§ **What to work on**: Go through the entries one line at a time, and gather every line that has the word "changes".

§ **Available data**:
● ● ● ● ● ● ●

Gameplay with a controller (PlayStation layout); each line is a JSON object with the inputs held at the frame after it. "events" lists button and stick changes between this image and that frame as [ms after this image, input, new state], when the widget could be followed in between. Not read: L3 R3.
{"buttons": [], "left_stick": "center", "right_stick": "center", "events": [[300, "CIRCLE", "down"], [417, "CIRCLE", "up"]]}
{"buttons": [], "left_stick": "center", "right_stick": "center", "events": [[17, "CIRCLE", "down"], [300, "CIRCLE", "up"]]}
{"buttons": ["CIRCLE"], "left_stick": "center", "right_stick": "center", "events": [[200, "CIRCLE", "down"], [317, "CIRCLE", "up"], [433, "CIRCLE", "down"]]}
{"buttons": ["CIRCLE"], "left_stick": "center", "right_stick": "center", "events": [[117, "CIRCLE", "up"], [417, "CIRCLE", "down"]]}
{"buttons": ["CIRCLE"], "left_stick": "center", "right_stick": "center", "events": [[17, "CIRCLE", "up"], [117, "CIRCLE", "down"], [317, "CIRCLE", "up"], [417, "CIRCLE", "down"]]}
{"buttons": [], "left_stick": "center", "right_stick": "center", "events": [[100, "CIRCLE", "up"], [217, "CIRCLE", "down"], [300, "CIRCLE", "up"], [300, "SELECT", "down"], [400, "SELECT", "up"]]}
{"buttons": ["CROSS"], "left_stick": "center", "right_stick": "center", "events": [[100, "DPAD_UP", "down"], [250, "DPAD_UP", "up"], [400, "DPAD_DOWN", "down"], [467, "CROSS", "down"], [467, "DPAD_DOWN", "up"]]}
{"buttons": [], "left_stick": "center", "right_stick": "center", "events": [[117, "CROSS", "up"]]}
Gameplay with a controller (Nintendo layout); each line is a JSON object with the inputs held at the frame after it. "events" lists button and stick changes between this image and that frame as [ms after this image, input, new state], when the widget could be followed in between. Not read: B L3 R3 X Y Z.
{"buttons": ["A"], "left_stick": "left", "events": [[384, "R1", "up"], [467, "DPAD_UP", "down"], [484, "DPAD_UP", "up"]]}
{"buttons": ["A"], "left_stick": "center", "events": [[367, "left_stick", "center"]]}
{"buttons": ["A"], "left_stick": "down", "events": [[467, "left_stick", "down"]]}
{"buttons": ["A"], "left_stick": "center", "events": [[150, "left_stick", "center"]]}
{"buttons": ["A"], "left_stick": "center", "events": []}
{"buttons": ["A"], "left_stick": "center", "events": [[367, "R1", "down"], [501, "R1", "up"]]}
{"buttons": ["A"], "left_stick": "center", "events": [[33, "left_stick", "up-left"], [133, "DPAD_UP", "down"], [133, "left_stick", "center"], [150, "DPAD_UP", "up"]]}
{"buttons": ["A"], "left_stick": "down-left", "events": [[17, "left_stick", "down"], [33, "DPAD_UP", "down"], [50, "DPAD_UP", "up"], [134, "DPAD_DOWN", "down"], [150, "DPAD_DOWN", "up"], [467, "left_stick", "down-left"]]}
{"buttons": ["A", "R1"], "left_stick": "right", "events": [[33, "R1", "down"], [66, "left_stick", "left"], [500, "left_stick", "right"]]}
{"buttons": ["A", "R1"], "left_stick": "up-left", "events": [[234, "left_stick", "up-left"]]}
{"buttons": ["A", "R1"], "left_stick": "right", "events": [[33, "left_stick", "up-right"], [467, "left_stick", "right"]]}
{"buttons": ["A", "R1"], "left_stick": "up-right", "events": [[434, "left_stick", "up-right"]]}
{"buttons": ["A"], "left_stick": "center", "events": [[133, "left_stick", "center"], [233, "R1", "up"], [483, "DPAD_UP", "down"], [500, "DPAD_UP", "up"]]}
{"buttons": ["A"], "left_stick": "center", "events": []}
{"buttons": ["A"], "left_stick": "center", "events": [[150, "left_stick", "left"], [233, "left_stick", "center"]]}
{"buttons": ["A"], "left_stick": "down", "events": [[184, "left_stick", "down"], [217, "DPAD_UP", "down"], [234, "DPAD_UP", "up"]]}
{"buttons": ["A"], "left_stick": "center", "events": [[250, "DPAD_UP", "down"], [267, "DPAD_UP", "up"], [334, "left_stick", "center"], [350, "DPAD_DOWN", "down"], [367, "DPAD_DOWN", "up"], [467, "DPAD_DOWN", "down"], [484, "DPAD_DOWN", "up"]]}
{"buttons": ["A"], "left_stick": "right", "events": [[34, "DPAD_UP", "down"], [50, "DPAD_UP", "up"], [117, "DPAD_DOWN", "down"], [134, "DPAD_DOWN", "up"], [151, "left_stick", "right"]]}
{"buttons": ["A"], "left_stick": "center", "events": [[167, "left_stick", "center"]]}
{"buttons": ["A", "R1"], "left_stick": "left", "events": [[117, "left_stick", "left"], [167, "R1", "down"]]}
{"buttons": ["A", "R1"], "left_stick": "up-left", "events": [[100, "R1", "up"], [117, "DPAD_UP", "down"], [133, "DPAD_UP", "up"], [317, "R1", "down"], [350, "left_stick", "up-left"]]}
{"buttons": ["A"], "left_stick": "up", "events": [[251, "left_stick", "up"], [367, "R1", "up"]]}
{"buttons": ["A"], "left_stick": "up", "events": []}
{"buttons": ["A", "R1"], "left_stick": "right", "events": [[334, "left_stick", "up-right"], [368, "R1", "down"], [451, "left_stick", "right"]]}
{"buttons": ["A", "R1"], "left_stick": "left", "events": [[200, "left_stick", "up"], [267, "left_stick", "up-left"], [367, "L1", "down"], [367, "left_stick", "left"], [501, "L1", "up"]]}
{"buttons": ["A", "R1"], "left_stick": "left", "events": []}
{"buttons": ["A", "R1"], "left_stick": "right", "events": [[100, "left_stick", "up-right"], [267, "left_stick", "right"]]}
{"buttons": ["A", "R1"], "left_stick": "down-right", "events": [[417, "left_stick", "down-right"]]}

● ● ● ● ● ● ●

§ **Exercise result**:
Gameplay with a controller (PlayStation layout); each line is a JSON object with the inputs held at the frame after it. "events" lists button and stick changes between this image and that frame as [ms after this image, input, new state], when the widget could be followed in between. Not read: L3 R3.
Gameplay with a controller (Nintendo layout); each line is a JSON object with the inputs held at the frame after it. "events" lists button and stick changes between this image and that frame as [ms after this image, input, new state], when the widget could be followed in between. Not read: B L3 R3 X Y Z.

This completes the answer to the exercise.